Maternal Mortality and Maternal Morbidity
- Every day, between 800 and 1500 women die from preventable
causes related to pregnancy and childbirth.
- Approximately 99 percent of all maternal deaths occur in developing countries and maternal mortality is higher among women living in rural areas and among poorer communities.
- The United States has a higher ratio of maternal deaths than at least 40 other countries, even though it spends more money per capita for maternity care than any other.
- More than one million children are left motherless every year due to their mother’s death and these children are 3 to 10 times more likely to die within two years.
- Only 57 percent of women in developing countries give birth with a skilled medical professional present and in sub-Saharan Africa, only 40 percent of women give birth with a trained professional present.
- About 80 percent of maternal deaths are caused by one of the following causes: severe bleeding, infections, unsafe abortion, hypertensive disorders (pre-eclampsia and eclampsia), and obstructed labor.
- An estimated 135 million girls living today have undergone FGM and another 2 million girls are at risk each year.
- Almost 14 million girls between the ages of 15 and 19 give birth every year, accounting for nearly 10 percent of all childbirths.
- By 2015, another 330,000 midwives will be needed to achieve universal reproductive health coverage for expecting mothers.
- Between 500,000 and 2 million women in the world are currently living with fistulas. This number grows every single year by 30,000-50,000 new cases.
- Approximately 70 percent of the world’s poor are women and girls.
- Women earn less than 10 percent of the world’s wages, but do more than two-thirds of the world’s work.
- Women reinvest 90 percent of their income into their families, while men invest only 30 to 40 percent. In Brazil, when income is in the hands of the mother, the survival probability of a child increases by about 20 percent.
- According to a report by the World Economic Forum, the United States ranks 19th in the world in the area of economic participation for women and 46th in the area of economic opportunity.
- It is estimated that if women’s paid employment rates were increased to the same level as men’s, the U.S. gross domestic product (GOP) would be 9 percent higher; the euro area’s would be 13 percent higher, and Japan’s would be 16 percent higher.
- Where women are better represented in national government, they also tend to be better represented in top administrative positions as well as in the labor force at large.

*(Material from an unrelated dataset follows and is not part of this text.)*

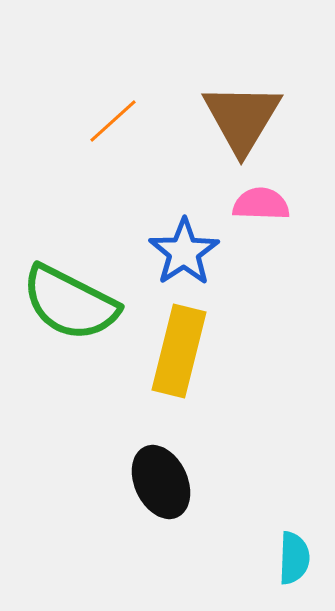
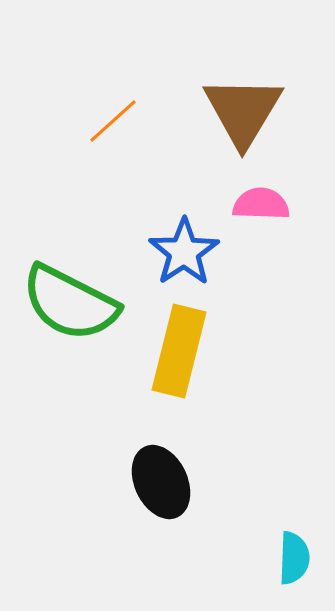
brown triangle: moved 1 px right, 7 px up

- Women remain severely underrepresented in occupations that are traditionally male-dominated (e.g., formal professions, skilled labor, civil service positions) even though these jobs pay 20 to 30 percent more than traditionally female jobs (e.g., caretaking, textile and garment work, retail, food preparation).

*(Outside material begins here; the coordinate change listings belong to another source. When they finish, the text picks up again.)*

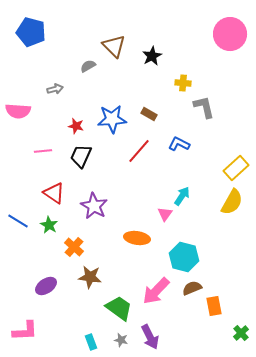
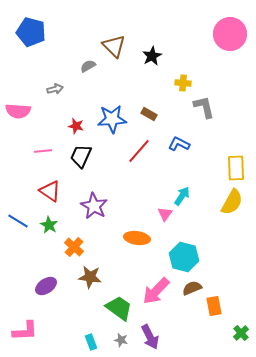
yellow rectangle: rotated 50 degrees counterclockwise
red triangle: moved 4 px left, 2 px up
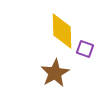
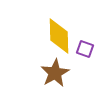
yellow diamond: moved 3 px left, 5 px down
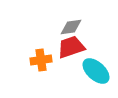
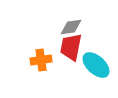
red trapezoid: rotated 60 degrees counterclockwise
cyan ellipse: moved 6 px up
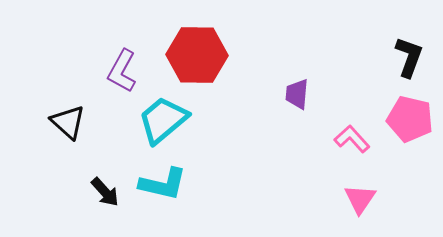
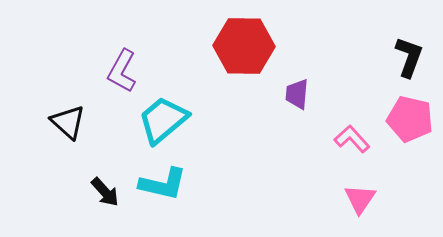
red hexagon: moved 47 px right, 9 px up
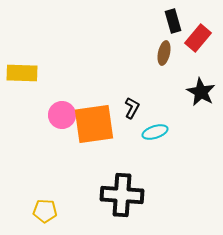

- Studies show that when women have secure rights to their land, their families’ nutrition and health improve. In addition, women may be less likely to be victims of domestic violence and children are more likely to receive an education and stay in school longer.
- In sub-Saharan Africa, women own less than 2 percent of the land, but produce more than 90 percent of the food.

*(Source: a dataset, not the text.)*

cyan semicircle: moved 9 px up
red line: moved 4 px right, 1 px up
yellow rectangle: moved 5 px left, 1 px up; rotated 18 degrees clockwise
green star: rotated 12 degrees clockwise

- In developing countries, women and girls are most often responsible for household and community water management and travel great distances in search of water, which limits their time for other activities, including doing income-generating work.
- South African women collectively walk the equivalent of a trip to the moon (384,400
kilometers or 238,855 miles) and back 16 times a day to supply their households
- In one out of three households around the world, women are the sole breadwinners.